Can we improve low-resource Neural Machine Translation with typological linguistic features?
Iacer Calixto, Fabio Curi Paixão and Miguel Rios


In this work, we explore how to incorporate typological linguistic features from The World Atlas of Language Structures (WALS) into low-resource machine translation (MT).
According to Dryer and Haspelmath (2013), WALS features describe ``structural (phonological, grammatical, lexical) properties of languages gathered from descriptive materials (such as reference grammars).''

In particular we investigate low-resource neural MT (NMT), which is a challenging setting since training neural models requires large amounts of training data (Zoph et al., 2016; Johnson et al., 2017).
In order to alleviate the amount of data needed to translate between low-resource languages, we incorporate typological linguistic features into attention-based sequence-to-sequence NMT.
We believe that an NMT model can learn structural regularities between different languages and require much less training examples if these regularities can be inferred from an external source, e.g. the WALS features.

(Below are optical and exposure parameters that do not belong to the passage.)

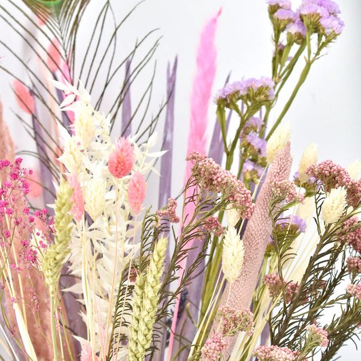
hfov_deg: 16.5
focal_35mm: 106
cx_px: 181
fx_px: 1246
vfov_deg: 16.5
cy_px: 206
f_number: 5.6
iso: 320
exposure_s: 1/100
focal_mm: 55
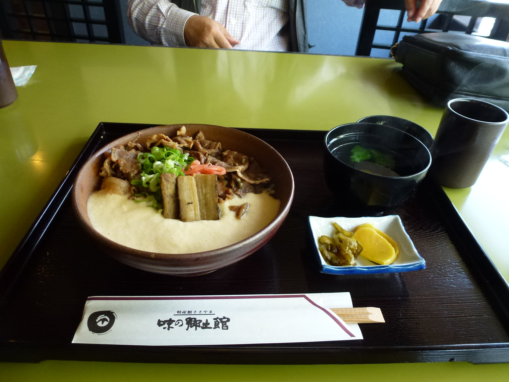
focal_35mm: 24
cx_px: 254
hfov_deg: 71.6
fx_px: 353
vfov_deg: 56.8
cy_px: 191
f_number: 3.3
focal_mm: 4.3
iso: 250
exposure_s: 1/60
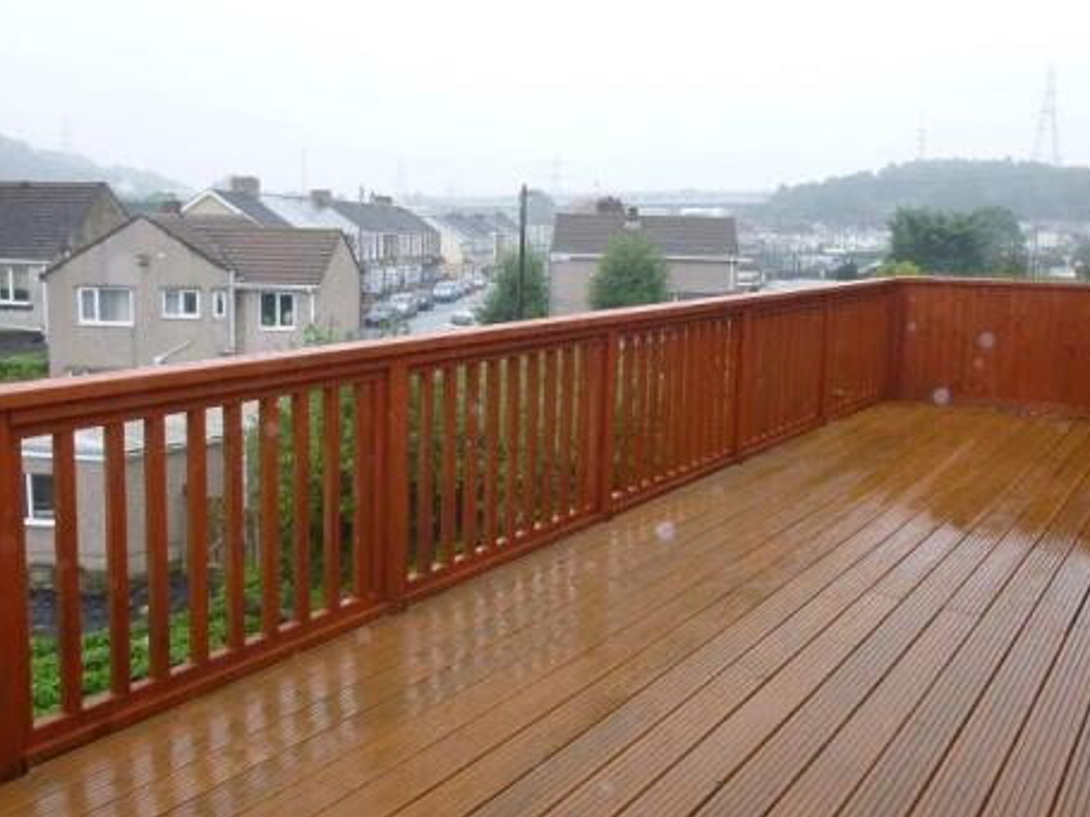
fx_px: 1007
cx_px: 579
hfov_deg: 56.8
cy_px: 346
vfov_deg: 44.0
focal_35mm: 32
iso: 100
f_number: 3.1
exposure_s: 1/160
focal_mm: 4.5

We will discuss three specific neural sequence-to-sequence architectures and will also provide a quantitative evaluation using standard MT evaluation metrics, as well as experiments on different language pairs.
We train look-up embedding matrices for each feature in WALS, and our architectures differ on how we incorporate them into the model.
In our first two architectures, we group all features together using deep layers and use them to initialise the encoder or the decoder of the NMT model.
In another architecture, we compose related features together by feature type (e.g., phonological, morphological) and incorporate feature type embeddings by means of an independent attention mechanism.